After an October attack on Bhutto’s life in Karachi, the ex-prime minister warned “certain individuals in the security establishment [about the threat] and nothing was done,” says Husain Haqqani, a confidante of Bhutto’s for decades. “There is only one possibility: the security establishment and Musharraf are complicit, either by negligence or design. That is the most important thing. She’s not the first political leader killed, since Musharraf took power, by the security forces.”

Haqqani notes that Bhutto died of a gunshot wound to the neck. “It’s like a hit, not a regular suicide bombing,” he says. “It’s quite clear that someone who considers himself Pakistan’s Godfather has a very different attitude toward human life than you and I do.”

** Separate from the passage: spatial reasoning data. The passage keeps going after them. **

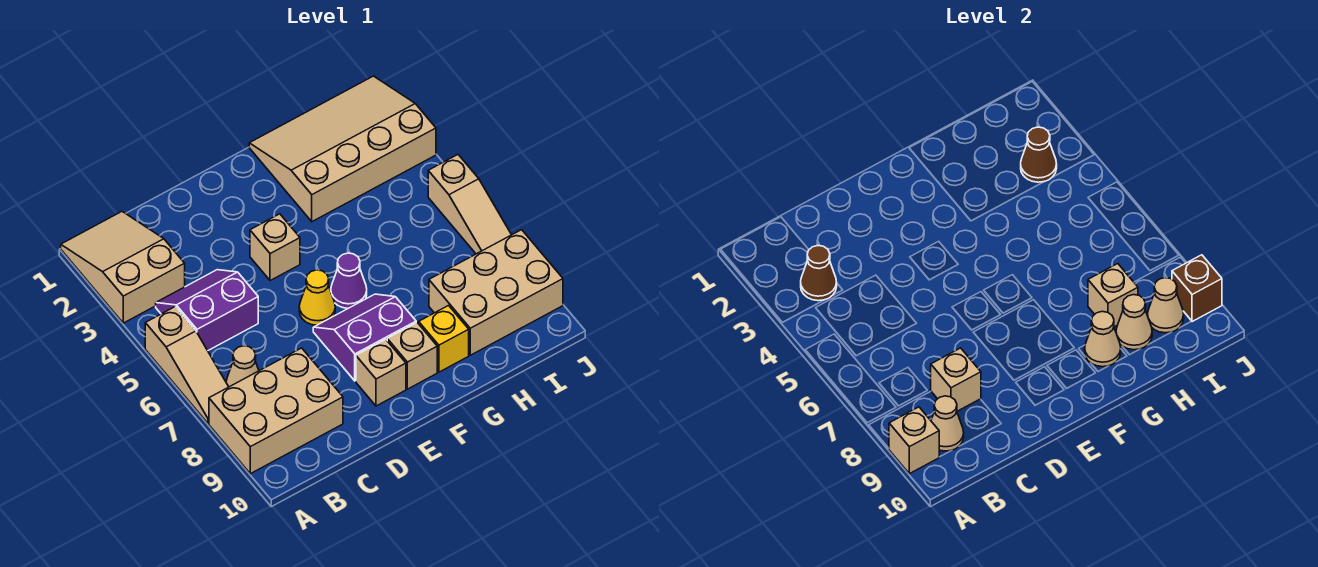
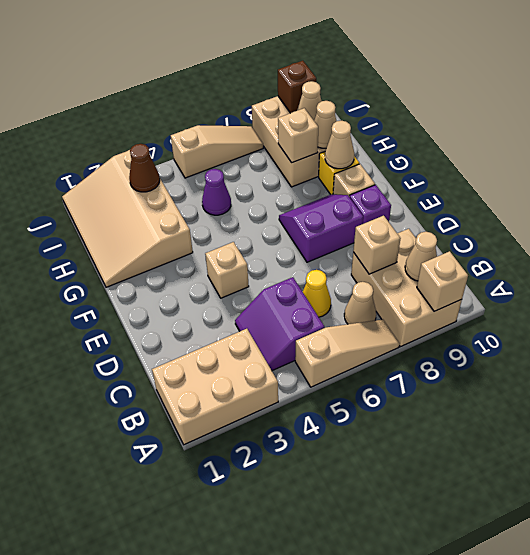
tan 2x3 slope [61,212,185,323] -> tan 2x3 brick [152,329,278,445]
brown 1x1 cone [801,246,837,301] -> none
yellow 1x1 cone [299,270,335,325] -> yellow 1x1 cone moved to [303,270,331,317]
purple 2x2 slope [313,294,416,381] -> purple 2x2 slope turned to [279,194,363,262]
tan 1x1 brick [356,339,406,406] -> purple 1x1 brick [350,185,391,224]
purple 1x1 cone [331,253,367,308] -> purple 1x1 cone moved to [202,169,231,215]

As for what comes next: Haqqani doubts that Musharraf will go forward with scheduled elections. “The greatest likelihood is that this was aimed not just aimed at Benazir Bhutto but at weakening Pakistan’s push for democracy,” he says. “But the U.S. has to think long and hard. Musharraf’s position is untenable in Pakistan. More and more people are going to blame him for bringing Pakistan to this point, intentionally or unintentionally. It’s very clear that terrorism has increased in Pakistan. It’s quite clear that poverty has increased in Pakistan. … anti-Americanism might come in, as people say, ‘You know what, why should we support this [pro-U.S.] regime that has not delivered anything to us?'”

Growing emotional, Haqqani says people should know that “Benazir Bhutto was a very warm person. She was a very strong and courageous person, a very forgiving person. To have gone what she went through — her father assassinated by one military dictator [General Zia ul-Haq], her two brothers assassinated, no one in the elite fully loyal to her… The whole Pakistani security establishment thinks Pakistan should be governed as a national-security state. She resisted that completely, and that doesn’t get seen enough. She questioned their right to govern.”